Быстро, один за другим, совершенно наполняя тесные сени, появились новые гости. Первым ввалился и прошел в покой грузный, ожирелый подполковник Пустошкин, которому остальные, теснясь, дали дорогу ради его старшинства по чину. Другие семеновцы: майор, князь Путятин, капитаны Чичерин и Аргамаков – кучкой вошли за своим начальником. Преображенцы: поручик Ханыков, сержанты Алфимов и Акинфиев, появясь в покойчике Бровцына, после дружеских приветов, – тоже своим гнездом заняли места за общим столом, напротив семеновцев.

Когда же на пороге появилась «штатская фигура» дворцового чиновника, секретаря конторы принцессы Анны, Михаила Семенова, – Пустошкин и его соседи весело приветствовали скромную штафирку.

– Сюды, к нам, писуля! Ты ведь тоже семеновец… Семеновым тебя зовут недаром!

Пока тот усаживался, вошли три капрала-семеновца, Хлопов и два его приятеля, на днях только завербованные в «партию».

Ради чинопочитания они, отдав честь имениннику, поздравив его как водится, стали кучкой у печки, словно желая обогреться с морозу.

– Рад, рад дорогим гостям! – суетился все время Бровцын, целуясь, пожимая руки, усаживая гостей. – Милости просим к столу, камерады… Греться станем с непогоды. Ишь, за окнами как хлещет! Просто ставни рвет… слышь, оно вот…

– М-да! – основательно втиснувшись в кресло, приготовленное для него на переднем конце стола, отозвался Пустошкин, отирая заиндевелые усы и осматривая строй бутылок. – Меня и то при съезде мостовом чуть с экипажем в воду не снесло! Обогреться не мешает. Здоровье именинника!

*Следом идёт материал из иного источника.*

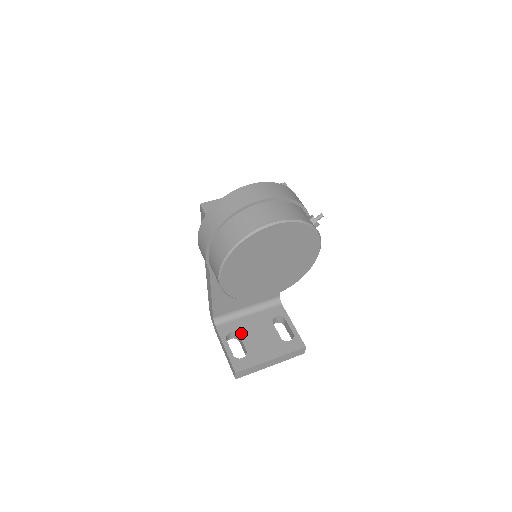
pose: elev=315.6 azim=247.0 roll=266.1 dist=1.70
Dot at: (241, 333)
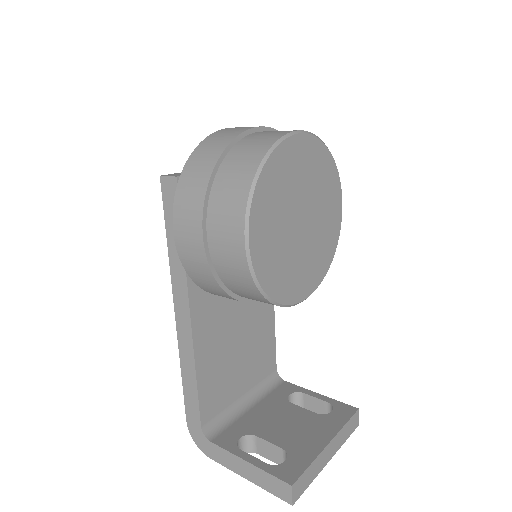
Dot at: (256, 432)
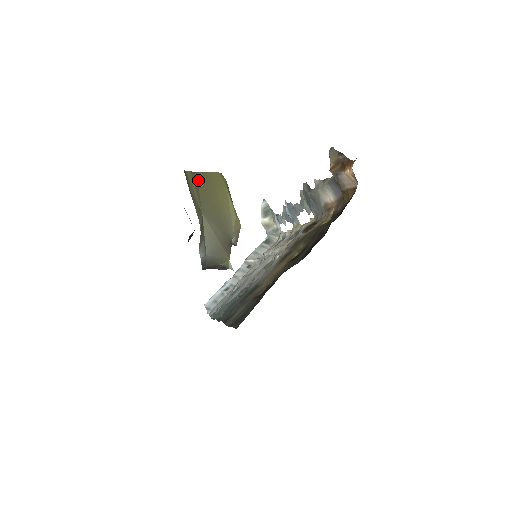
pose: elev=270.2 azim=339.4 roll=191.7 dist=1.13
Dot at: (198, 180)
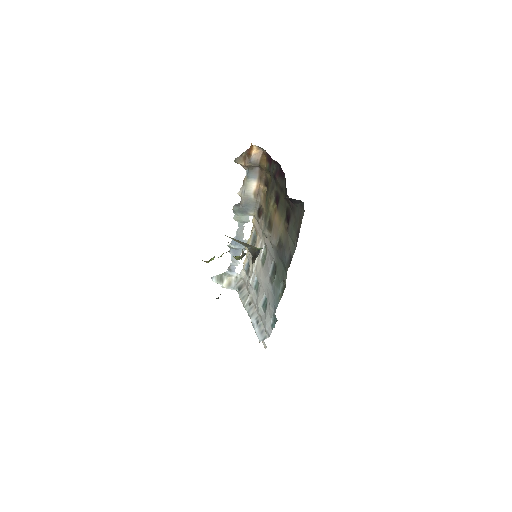
Dot at: occluded
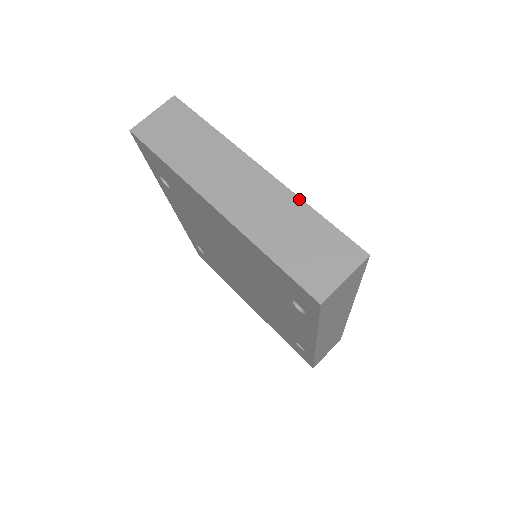
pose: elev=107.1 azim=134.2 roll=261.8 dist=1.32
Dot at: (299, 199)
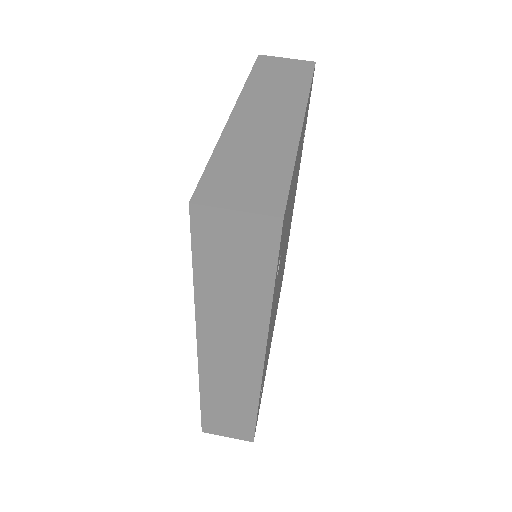
Dot at: (295, 150)
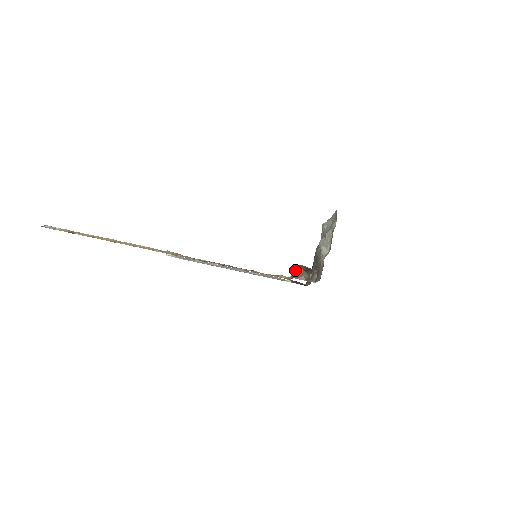
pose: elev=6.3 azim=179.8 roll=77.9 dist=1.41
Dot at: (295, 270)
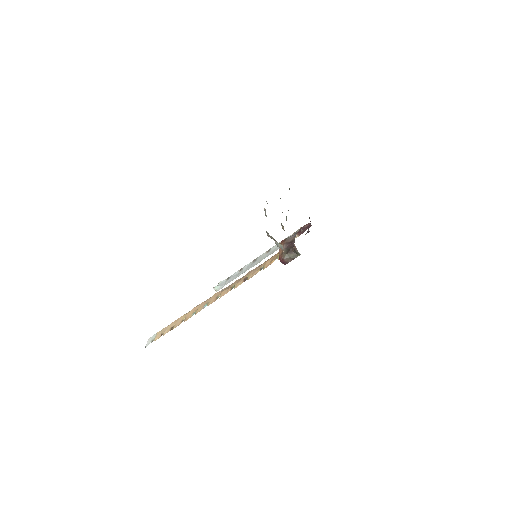
Dot at: (281, 260)
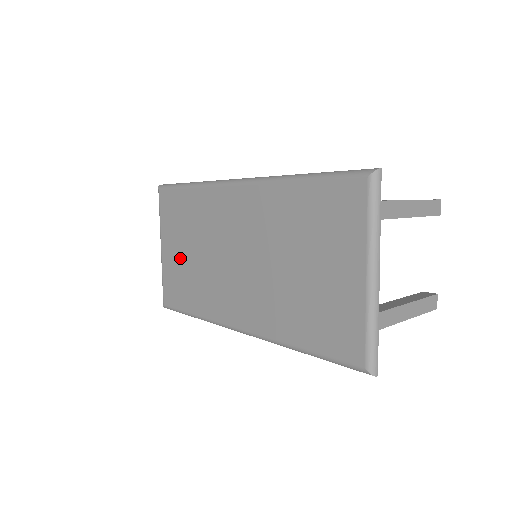
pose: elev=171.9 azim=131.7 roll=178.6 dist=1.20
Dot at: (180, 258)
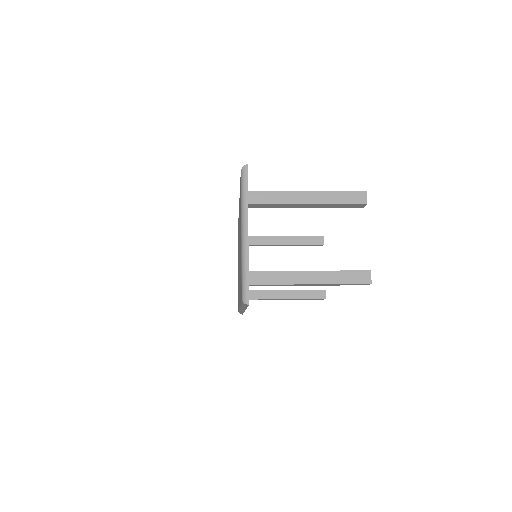
Dot at: occluded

Опрокинув в рот стакан любимой тминной, он, крякнув, закусил грибком, поддел на вилку кусок балыку и добродушно обратился к капралам:

– Садитесь-ка… без чинов, прошу, господа капралы. Тут не во фрунте. Все мы – дворяне, собрались у товарища. Для общего дела. Прошу…

Те уселись на дальнем конце стола. Еще несколько мест осталось не занятыми.

– Повторим по единой… Сразу теплее станет, слышь, оно вот! – обходя стол и наливая всем, предложил хозяин. – Пью здоровье дорогих гостей!..

– За здоровье именинника!.. На многи лета!.. Ур-ра!..

Даже маленькие оконца покоя зазвенели, давая отклик на дружное величанье.

– Благодарен без меры… Вот как польщен! – кланяясь, весь красный от удовольствия повторял Бровцын. Затем, когда клики смолкли, продолжал:

– А теперь прошу перекусить наскоро. Посошок на дорогу… И простимся до увиданья, братцы! Слышь, оно вот!..

– Что!..

– Что с тобою?! Здоров ли!..

– Шутник-покойник!.. Али допился спозаранку до обалдения?

– Что такое, капитан? Шутите вы, что ли?

С этими восклицаниями почти все поднялись со своих мест, удивленно оглядывая Бровцына.

Тот стоял спокойный на вид, только немного сумрачный, совсем не похожий сейчас на сияющего именинника.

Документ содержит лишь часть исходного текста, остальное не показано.